Monuments and sculptures in Iran 25/05/2018

Iran is an ancient country with a rich culture. The country’s cultural heritage also includes numerous sculptures and monuments, with an important historical event or person associated with each of the sculptures. Traveling around the country we have found the most interesting sculptures and monuments.


Monuments and sculptures in Iran: Monument to Abu Reyhan al-Biruni, Tehran

There is an interesting monument depicting the wizard Abu Reyhan al-Biruni in Laleh Park, Tehran. In fact, the wizard was a scientist and thinker of the XI century known for his works in astronomy, geodesy, geography, history, etc. The author of the monument is Mohammad Ali Modadi.


Monuments and sculptures in Iran: Simurgh, Tehran

Every Iranian knows the legend of the magic bird Simurgh. The legend tells of a mythical bird that lived on the top of Elbrus. Once Simurgh heard the cry of a child. It was a newborn baby albino named Zal, the future father of the great warrior Rustam. The Simurgh grew up the orphan, and when Zal decided to return to earth, the bird gave him three feathers. Zal could call Simurgh for help burning a feather. Zal burned the first feather when his wife was giving birth to Rustam. Zal was afraid that his wife Rudaba would die during childbirth. Simurgh heard Zal and taught him to do a cesarean section. The mythic bird from the epic “Shahname” Firdausi has its own beautiful sculpture in the city of Nishapur, province of Khorasan – Rezavi.


Monuments and sculptures in Iran: Colossal Statue of Shapur

The sculpture of the shah of the Sassanid dynasty is another important historical monument. Moreover, the sculpture is considered one of the most priceless monuments of the Sasanid era. Colossal Statue of Shapur is located in the province of Fars, in the cave of Shapur. The sculpture has protected the entrance to the cave for more than 1700 years.

The monument is carved from a stalagmite, unfortunately, it was badly damaged during the invasion of the Arabs. The legs and hands of the sculpture suffered, but even in this form, the Colossal Statue of Shapur is an important part of the cultural heritage.

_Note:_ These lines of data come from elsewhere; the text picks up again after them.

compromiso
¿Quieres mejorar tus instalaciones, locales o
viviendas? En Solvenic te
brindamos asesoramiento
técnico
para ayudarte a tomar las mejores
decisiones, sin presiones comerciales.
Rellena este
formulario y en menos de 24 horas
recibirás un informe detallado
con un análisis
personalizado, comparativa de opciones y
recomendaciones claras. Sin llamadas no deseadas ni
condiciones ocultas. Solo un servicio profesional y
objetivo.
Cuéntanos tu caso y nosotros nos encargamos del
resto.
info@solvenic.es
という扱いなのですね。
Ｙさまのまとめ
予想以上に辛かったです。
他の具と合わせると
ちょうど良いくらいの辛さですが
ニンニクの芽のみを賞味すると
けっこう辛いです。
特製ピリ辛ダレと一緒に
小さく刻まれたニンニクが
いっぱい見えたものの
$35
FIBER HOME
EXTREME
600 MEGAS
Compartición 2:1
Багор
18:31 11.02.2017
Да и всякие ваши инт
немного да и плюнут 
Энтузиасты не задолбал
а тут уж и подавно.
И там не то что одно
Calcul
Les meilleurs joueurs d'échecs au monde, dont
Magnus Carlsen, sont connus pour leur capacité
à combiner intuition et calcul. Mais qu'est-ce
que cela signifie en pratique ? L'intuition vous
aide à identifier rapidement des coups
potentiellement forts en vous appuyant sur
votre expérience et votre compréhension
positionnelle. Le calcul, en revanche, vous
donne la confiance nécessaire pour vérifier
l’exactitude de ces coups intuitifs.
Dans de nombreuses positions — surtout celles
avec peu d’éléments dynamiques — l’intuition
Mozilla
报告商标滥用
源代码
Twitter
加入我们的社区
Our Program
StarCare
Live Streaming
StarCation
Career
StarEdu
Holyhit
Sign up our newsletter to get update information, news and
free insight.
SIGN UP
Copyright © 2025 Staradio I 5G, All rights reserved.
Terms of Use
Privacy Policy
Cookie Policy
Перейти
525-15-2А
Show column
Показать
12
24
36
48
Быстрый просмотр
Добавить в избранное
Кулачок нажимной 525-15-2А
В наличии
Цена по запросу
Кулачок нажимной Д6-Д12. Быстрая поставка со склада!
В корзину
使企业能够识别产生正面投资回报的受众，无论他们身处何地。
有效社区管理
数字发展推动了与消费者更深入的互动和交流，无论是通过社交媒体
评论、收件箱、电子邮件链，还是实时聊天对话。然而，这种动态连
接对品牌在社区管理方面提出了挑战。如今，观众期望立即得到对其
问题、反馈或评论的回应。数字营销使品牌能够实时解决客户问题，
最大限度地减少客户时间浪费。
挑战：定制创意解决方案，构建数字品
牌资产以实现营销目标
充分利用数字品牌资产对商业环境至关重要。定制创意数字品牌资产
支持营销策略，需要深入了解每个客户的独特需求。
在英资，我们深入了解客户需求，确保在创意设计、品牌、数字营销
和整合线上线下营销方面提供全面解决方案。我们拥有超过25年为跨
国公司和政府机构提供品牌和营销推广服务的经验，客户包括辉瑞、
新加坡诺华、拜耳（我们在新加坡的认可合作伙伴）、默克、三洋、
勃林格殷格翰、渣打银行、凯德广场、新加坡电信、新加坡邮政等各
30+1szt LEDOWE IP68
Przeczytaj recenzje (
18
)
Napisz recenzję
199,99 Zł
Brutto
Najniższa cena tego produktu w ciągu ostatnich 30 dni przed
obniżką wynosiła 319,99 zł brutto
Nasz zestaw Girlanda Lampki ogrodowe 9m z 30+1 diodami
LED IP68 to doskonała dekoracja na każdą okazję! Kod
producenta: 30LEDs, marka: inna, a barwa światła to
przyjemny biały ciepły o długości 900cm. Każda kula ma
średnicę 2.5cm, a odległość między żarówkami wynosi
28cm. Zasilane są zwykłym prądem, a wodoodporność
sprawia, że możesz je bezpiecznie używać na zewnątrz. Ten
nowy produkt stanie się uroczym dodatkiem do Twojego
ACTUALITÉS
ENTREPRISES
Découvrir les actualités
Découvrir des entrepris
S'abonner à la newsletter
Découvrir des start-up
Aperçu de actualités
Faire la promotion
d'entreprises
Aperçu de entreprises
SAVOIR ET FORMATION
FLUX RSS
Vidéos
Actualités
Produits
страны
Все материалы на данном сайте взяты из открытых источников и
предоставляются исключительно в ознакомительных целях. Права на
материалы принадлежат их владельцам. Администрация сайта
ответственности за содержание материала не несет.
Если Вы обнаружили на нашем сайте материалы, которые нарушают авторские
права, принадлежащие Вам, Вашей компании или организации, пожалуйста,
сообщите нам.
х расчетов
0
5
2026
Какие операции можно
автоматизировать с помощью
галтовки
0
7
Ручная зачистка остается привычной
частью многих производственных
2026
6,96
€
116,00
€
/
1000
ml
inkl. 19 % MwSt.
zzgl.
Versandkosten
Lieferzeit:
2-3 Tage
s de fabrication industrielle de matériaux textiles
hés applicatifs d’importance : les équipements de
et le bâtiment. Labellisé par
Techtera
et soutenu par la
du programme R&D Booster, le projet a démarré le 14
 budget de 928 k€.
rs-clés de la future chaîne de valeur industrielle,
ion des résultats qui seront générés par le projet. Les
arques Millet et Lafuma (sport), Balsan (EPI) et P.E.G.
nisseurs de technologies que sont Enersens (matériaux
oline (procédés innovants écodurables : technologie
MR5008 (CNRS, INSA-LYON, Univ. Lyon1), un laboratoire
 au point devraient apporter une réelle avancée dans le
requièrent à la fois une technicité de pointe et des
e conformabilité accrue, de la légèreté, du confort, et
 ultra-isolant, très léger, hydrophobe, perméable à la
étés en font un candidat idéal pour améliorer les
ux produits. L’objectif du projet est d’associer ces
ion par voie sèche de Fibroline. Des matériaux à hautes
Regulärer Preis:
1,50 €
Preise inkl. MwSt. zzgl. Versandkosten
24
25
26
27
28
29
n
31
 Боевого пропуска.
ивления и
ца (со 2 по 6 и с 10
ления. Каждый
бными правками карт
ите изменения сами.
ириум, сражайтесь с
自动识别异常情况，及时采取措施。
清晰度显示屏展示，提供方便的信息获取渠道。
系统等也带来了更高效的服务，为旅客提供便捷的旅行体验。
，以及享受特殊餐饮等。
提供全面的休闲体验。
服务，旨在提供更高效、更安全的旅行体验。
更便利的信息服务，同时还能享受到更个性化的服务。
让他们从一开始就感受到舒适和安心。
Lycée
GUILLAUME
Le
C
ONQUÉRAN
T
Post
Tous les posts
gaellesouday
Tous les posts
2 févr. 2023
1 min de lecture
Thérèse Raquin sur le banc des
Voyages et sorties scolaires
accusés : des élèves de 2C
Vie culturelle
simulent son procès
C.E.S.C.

Monuments and sculptures in Iran: The monument of Nadir Shah, Mashhad

The monument of the ruler Nadir Shah is located in Mashhad town, above his mausoleum. The monument represents a shah on horseback, leading soldiers.

Nadir Shah ruled in the XVIII century, was the founder of the Afsharid dynasty. During his rule, the territory of Iran included the lands of modern Azerbaijan, Georgia, Armenia, part of Dagestan, Turkmenistan, Pakistan and Afghanistan. Mashhad became the capital of the huge empire.


Monuments and sculptures in Iran: Bronze figures in Yazd

In Yazd, one of the most ancient cities of Iran, every house and every corner can be considered a historical monument. Thus, in the Amir-Chagmag square, in front of the caravanserai, there are bronze figures of men pouring water. The monument is dedicated to water, the most valuable thing in the city. The extraction of water in a desert city has always been a problem. For water extraction in the city, a unique system for extracting water from underground canals was installed. Thanks to the system, Yazd received water from sources that were at great distances. Detailed scheme and process of water extraction is presented in the water museum.


Monuments and sculptures in Iran: Darband climber, Tehran

The Darband climber is a symbol of athletes and winter games. The monument was installed at the request of mountaineers in the 1950s in Tehran. The monument was istalled on Darband Square, Tehran, as one of the signs for climbers. The Darbans climber points the way through the Darband region to one of the peaks of Elbrus.


Monuments and sculptures in Iran: The sculpture of a lion, Hamadan

The stone lion in Hamadan, according to legend, was carved for Alexander the Great in memory of his lost friend Hephaestion. According to another version, this is one of the lions guarding the entrance to the cemetery. The entrance gate and the second lion were destroyed in 931 BC. Ancient sculpture of a lion is considered one of the attractions and symbol of Hamadan. Locals believe that the lion protects them from the evil spirit. There is also a popular belief; the locals believe that if an unmarried girl wants to get married as soon as possible, she must pour a lion with a mixture of honey, milk and vinegar. Then she puts a small stone on the spot where mixture is poured and if the stone stays on its place, soon the girl will get marry.